Jeera yesterday settled lower by 0.75% at 19,755, pressured by subdued export demand following the end of the retail season. Traders noted that the decline was mainly due to weak overseas buying interest and sufficient domestic stock levels meeting current export requirements. Market sentiment also remained under pressure amid comfortable supplies and limited fresh demand, although lower arrivals during the Diwali holidays provided some cushion to the downside. Support is expected from the GST Council’s decision to lower the GST rate on jeera to 5%, which is likely to boost FMCG exports and domestic consumption in the coming months. Fundamentally, farmers still hold about 20 lakh bags of cumin, with only 3–4 lakh bags expected to be traded by the season’s end, leaving a substantial carry-forward stock of 16 lakh bags. India’s jeera production for the current season is estimated at 90–92 lakh bags, lower than last year’s 1.10 crore bags, mainly due to reduced sowing in key states. Production estimates stand at 42–45 lakh bags in Gujarat and 48–50 lakh bags in Rajasthan. Meanwhile, adverse weather in other producing nations such as China, Turkey, Syria, and Afghanistan has trimmed their output. Despite this, India’s export demand remains weak, with shipments falling 17.02% year-on-year during April–August 2025 to 85,977 tonnes. Technically, the market is under long liquidation as open interest dropped by 18.93% to 1,593 while prices fell 150. Jeera has support at 19,670 and 19,590, while resistance is seen at 19,860 and 19,970.

Trading Ideas:

* Jeera trading range for the day is 19590-19970.

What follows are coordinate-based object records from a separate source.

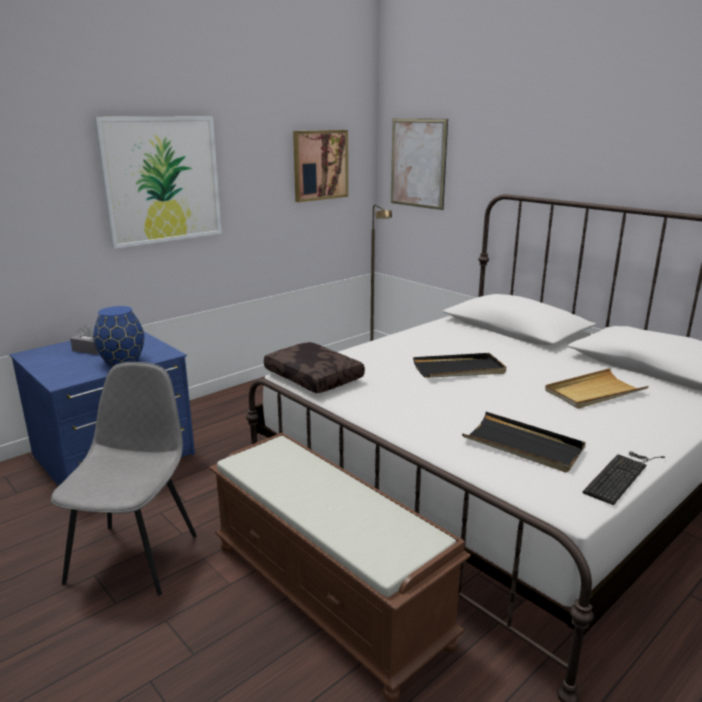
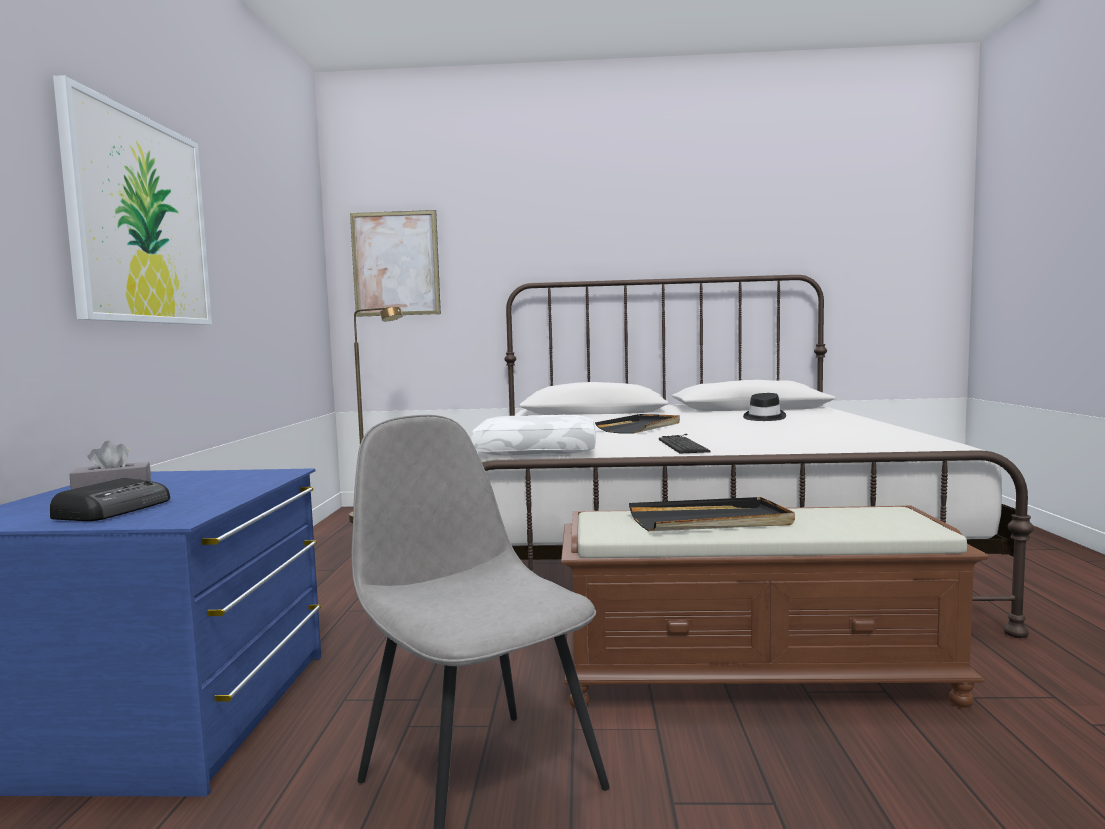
camera: 45 degrees left, 15 degrees down
(66, 364) = (115, 509): none -> radio
(122, 362) = (228, 488): blue vase -> none
(315, 377) = (537, 451): brown pillow -> white pillow
(320, 165) = (287, 255): picture -> none
(523, 445) = (826, 437): black tray -> black tray (710, 521)
(594, 392) = (763, 418): beige tray -> black hat
(621, 475) = (913, 433): keyboard -> keyboard (681, 444)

* Jeera dropped due to weak export demand post retail season.

* Pressure also seen due to comfortable supplies and tepid export interest amid adequate existing stocks.

* Traders attributed the fall mainly to the conclusion of the retail season and continued inactivity on the part of foreign buyers.

* In Unjha, a major spot market, the price ended at 19932.05 Rupees dropped by -0.32 percent.